Students sleep on floor in Keesara school

Lack of basic amenities and infrastructure facilities are still plaguing a majority of schools managed by the state government across Telangana. 
Students of the state residential school and college in Keesara bathe in the open due to lack of bathrooms | sayantan ghosh
Students of the state residential school and college in Keesara bathe in the open due to lack of bathrooms | sayantan ghosh

HYDERABAD: Lack of basic amenities and infrastructure facilities are still plaguing a majority of schools managed by the state government across Telangana.  Telangana State Residential School and College for boys at Keesara in Medchal district on the outskirts of the city is no exception.  The school has no drinking water facility and toilets.  More pathetic is that the classrooms turn into hostels by night and the students were forced sleep on the floor.

The school has a strength of around 500 students and there are no sufficient dormitories, bathrooms and drinking water facilities.  There are only three hostel rooms with asbestos sheets and can hardly accommodate 160 students. As a result, the remaining students were forced to sleep in the classrooms.  
The students have to bathe in open air and three tankers provide water for drinking and other purposes for the students. The school has just one borewell and a water purifier but both are currently under repair. With no toilet facility, students have to defecate in the open area abutting the school.

B Pramod Kumar, a class VI student, said he was studying in the school for the last six years. ``There are no lights on the school premises and absence of a watchman and compound wall make us panicky during nights,’’ he said.

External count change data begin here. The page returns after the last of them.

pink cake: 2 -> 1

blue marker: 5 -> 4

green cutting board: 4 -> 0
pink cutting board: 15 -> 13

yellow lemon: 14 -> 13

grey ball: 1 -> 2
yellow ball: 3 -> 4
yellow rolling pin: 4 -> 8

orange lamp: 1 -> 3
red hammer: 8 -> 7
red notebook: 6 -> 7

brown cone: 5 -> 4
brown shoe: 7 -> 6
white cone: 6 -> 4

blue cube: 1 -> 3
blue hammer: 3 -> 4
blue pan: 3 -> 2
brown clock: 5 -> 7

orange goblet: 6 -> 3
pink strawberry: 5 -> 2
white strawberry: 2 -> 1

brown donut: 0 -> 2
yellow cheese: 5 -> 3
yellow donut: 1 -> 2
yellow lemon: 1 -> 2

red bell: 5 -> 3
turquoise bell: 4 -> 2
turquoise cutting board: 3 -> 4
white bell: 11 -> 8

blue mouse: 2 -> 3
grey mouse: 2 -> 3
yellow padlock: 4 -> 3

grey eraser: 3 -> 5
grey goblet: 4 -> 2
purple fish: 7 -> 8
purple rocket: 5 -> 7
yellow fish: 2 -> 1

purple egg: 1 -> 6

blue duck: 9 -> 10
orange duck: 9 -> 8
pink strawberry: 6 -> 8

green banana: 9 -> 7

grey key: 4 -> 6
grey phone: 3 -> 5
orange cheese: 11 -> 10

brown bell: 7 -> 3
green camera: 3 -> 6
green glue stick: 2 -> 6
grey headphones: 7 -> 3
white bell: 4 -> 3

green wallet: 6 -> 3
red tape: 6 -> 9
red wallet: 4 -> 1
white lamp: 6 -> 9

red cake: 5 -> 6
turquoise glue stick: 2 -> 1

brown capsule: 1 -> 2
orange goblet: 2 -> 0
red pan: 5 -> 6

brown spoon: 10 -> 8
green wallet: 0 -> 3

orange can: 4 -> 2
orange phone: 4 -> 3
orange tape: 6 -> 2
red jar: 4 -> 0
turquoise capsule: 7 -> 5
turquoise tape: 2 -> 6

Speaking to Express, school principal M Upender Reddy said he brought the matter to the notice of higher authorities of Telangana State Residential Educational Institutions Society several times seeking funds for better infrastructure, including dormitories and toilets. ``I have even submitted proposals to district collectors, who inspected the school,’’ he said. However, Telangana State Residential Welfare School secretary A Satyanarayana    claimed they they have already started constructing new buildings for the residential school.